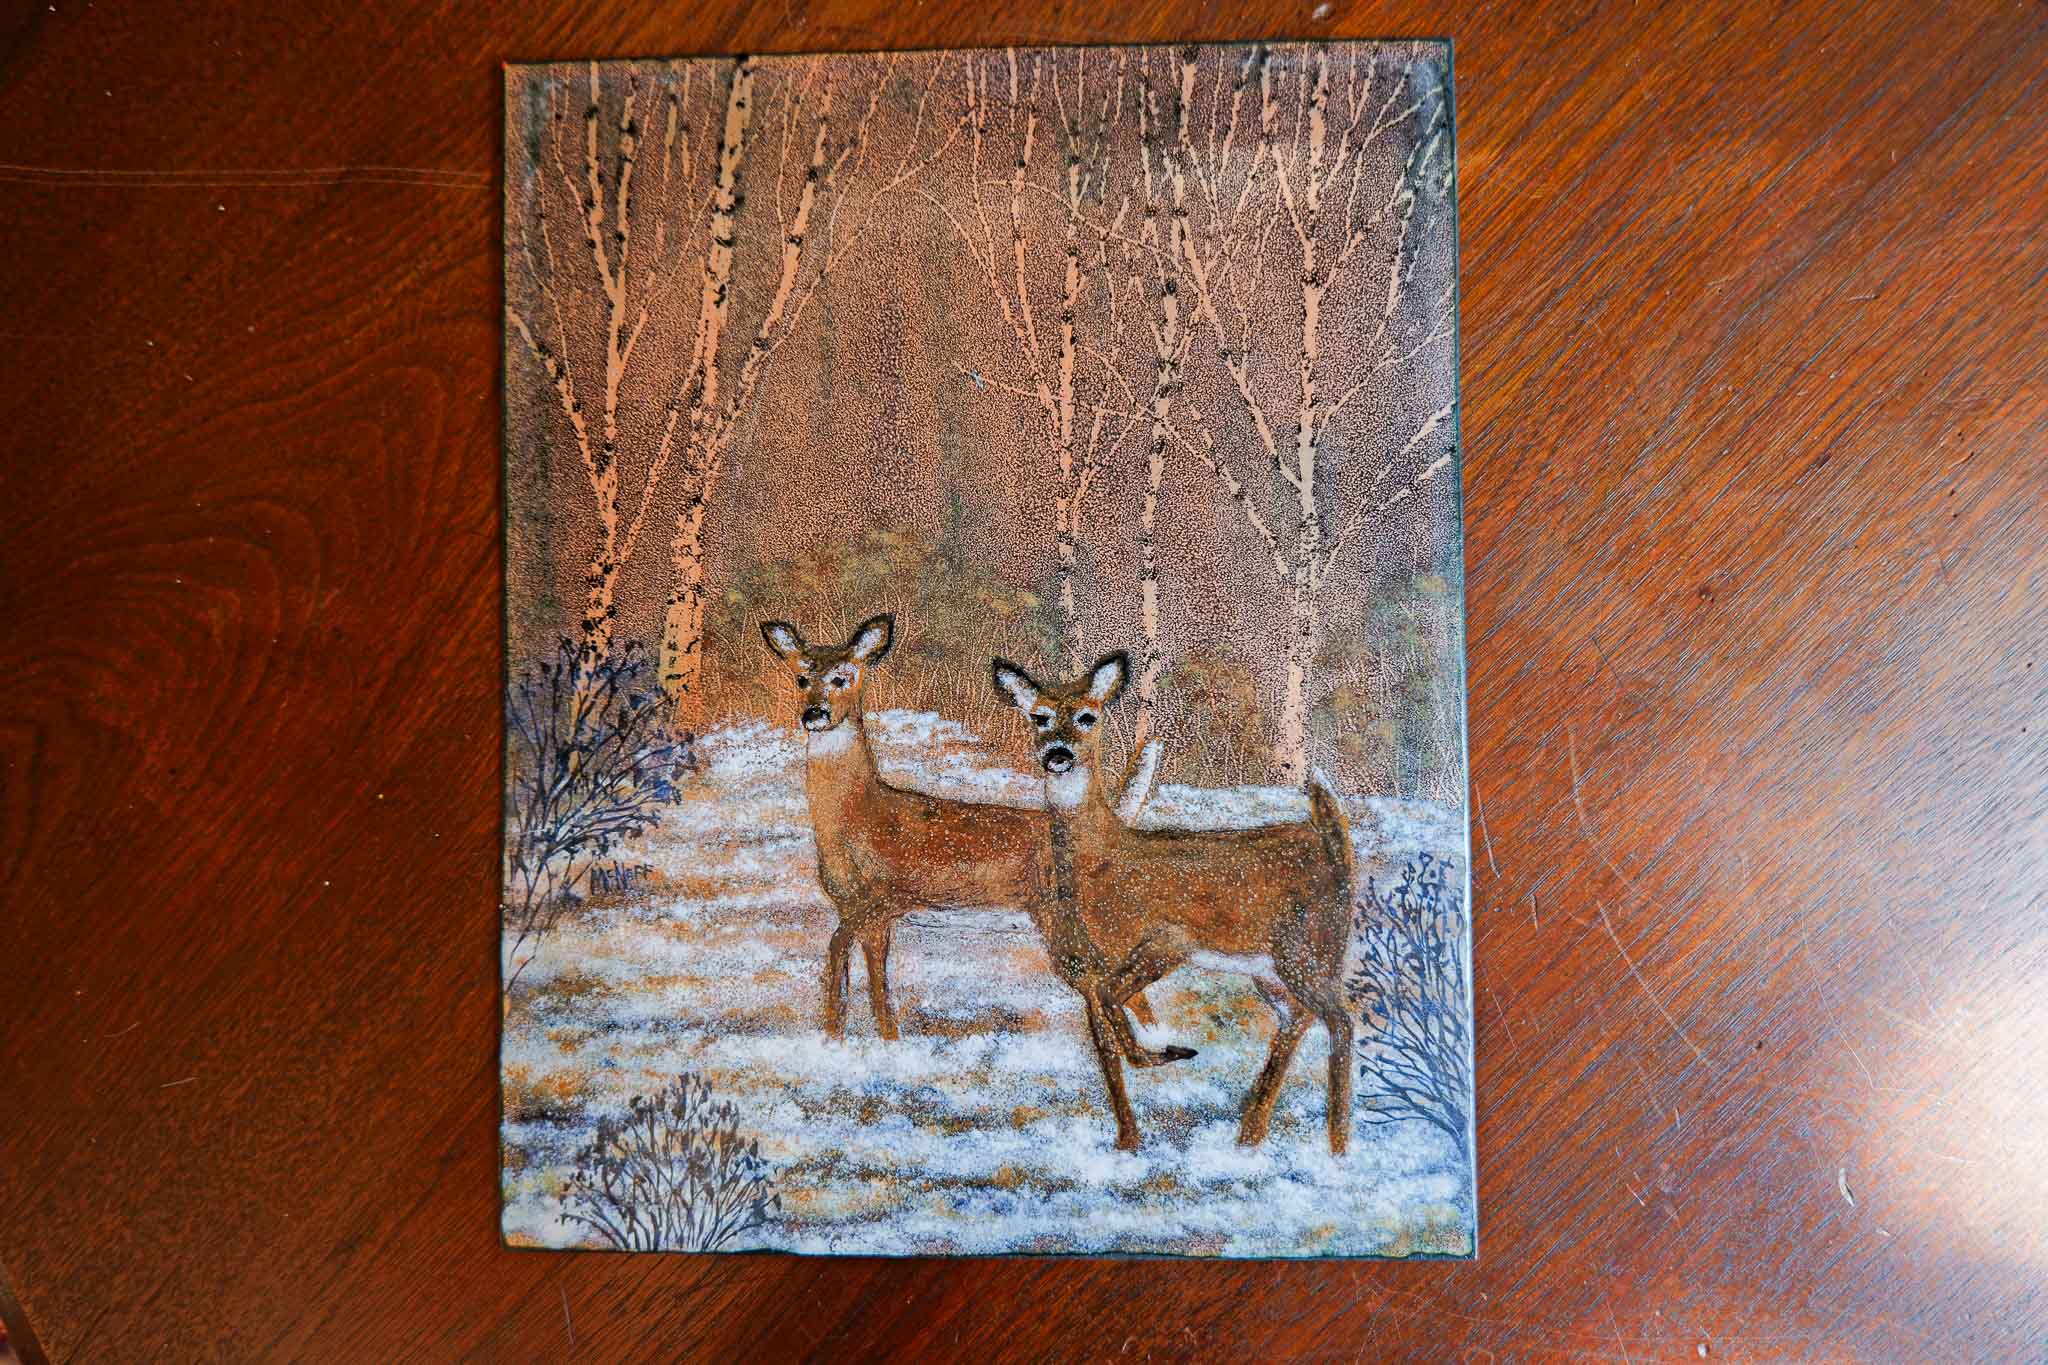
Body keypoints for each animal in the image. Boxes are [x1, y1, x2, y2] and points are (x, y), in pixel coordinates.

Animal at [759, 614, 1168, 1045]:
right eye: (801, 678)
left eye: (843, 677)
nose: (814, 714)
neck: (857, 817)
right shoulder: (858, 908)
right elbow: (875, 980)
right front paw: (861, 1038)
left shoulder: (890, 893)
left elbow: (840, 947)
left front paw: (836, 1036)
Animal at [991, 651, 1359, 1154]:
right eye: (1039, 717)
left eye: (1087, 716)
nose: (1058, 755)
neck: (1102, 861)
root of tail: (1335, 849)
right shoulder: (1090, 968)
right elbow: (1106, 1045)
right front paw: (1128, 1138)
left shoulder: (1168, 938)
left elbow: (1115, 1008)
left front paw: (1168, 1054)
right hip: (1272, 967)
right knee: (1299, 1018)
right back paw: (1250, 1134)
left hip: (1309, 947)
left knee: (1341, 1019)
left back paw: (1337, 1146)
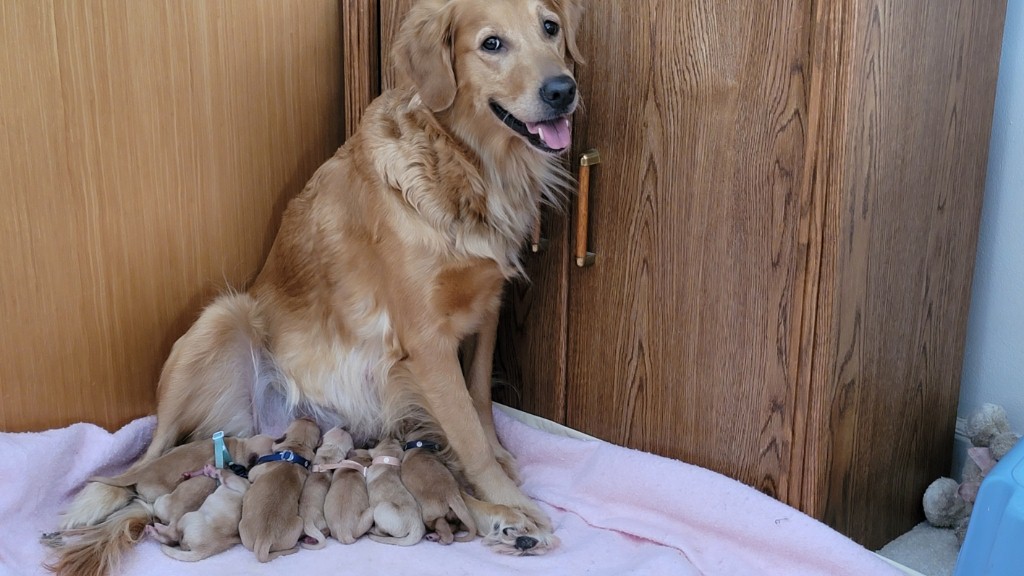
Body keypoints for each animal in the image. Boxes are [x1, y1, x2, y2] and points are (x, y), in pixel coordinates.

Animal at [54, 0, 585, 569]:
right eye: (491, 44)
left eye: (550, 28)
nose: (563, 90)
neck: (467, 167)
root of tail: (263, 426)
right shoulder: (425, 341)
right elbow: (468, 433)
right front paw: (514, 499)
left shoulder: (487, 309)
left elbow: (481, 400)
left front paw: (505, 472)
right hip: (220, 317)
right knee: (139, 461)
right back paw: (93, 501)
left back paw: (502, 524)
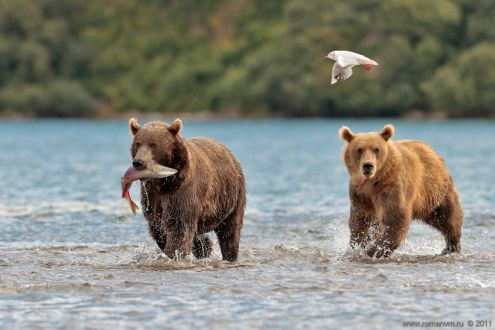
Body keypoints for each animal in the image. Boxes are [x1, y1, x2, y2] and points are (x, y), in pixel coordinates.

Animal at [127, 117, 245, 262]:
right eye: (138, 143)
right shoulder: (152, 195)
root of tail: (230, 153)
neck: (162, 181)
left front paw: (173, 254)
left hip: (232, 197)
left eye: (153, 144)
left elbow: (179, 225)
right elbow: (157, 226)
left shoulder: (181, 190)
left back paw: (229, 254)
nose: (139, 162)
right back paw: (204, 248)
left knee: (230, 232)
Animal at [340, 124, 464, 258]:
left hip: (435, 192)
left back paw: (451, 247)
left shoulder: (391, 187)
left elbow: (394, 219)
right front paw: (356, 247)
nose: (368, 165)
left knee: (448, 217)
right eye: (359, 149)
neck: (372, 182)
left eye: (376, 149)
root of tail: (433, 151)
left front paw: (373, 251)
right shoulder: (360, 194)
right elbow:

:: Task description ::
The expected response is every entry above, repeated exactly, pictures removed.

:: Response area ::
Body keypoints for each animal in the image. Boxes are [x1, y1, x2, y2] and points are (x, y), in pixel coordinates.

Animal at [759, 614, 1168, 1045]:
right eye: (801, 678)
left eye: (843, 677)
nose: (814, 714)
neck: (857, 817)
right shoulder: (858, 908)
right elbow: (875, 980)
right front paw: (861, 1038)
left shoulder: (890, 893)
left elbow: (840, 947)
left front paw: (836, 1036)
Animal at [991, 651, 1359, 1154]:
right eye: (1039, 717)
left eye: (1087, 716)
nose: (1058, 755)
neck: (1102, 861)
root of tail: (1335, 849)
right shoulder: (1090, 968)
right elbow: (1106, 1045)
right front paw: (1128, 1138)
left shoulder: (1168, 938)
left elbow: (1115, 1008)
left front paw: (1168, 1054)
right hip: (1272, 967)
right knee: (1299, 1018)
right back paw: (1250, 1134)
left hip: (1309, 947)
left knee: (1341, 1019)
left back paw: (1337, 1146)
Body keypoints for each animal in the image. Boxes are [x1, y1, x2, y2] and points are (x, y), in pixel coordinates.

Animal at [54, 0, 585, 569]:
right eye: (491, 44)
left eye: (550, 28)
nose: (563, 90)
neck: (467, 167)
root of tail: (263, 426)
right shoulder: (425, 341)
right elbow: (468, 433)
right front paw: (514, 499)
left shoulder: (487, 309)
left elbow: (481, 400)
left front paw: (505, 472)
right hip: (220, 317)
right knee: (139, 461)
right back paw: (93, 501)
left back paw: (502, 524)
Body keypoints for each animal in the image. Boxes are [x1, y1, x2, y2] and points are (x, y), in pixel coordinates.

Animal at [127, 117, 245, 262]:
right eye: (138, 143)
right shoulder: (152, 195)
root of tail: (230, 153)
neck: (162, 181)
left front paw: (173, 254)
left hip: (232, 197)
left eye: (153, 144)
left elbow: (179, 225)
right elbow: (157, 226)
left shoulder: (181, 190)
left back paw: (229, 254)
nose: (139, 162)
right back paw: (204, 248)
left knee: (230, 232)
Animal at [340, 124, 464, 258]:
left hip: (435, 192)
left back paw: (451, 247)
left shoulder: (391, 187)
left elbow: (394, 219)
right front paw: (356, 247)
nose: (368, 165)
left knee: (448, 217)
right eye: (359, 149)
neck: (372, 182)
left eye: (376, 149)
root of tail: (433, 151)
left front paw: (373, 251)
right shoulder: (360, 194)
right elbow:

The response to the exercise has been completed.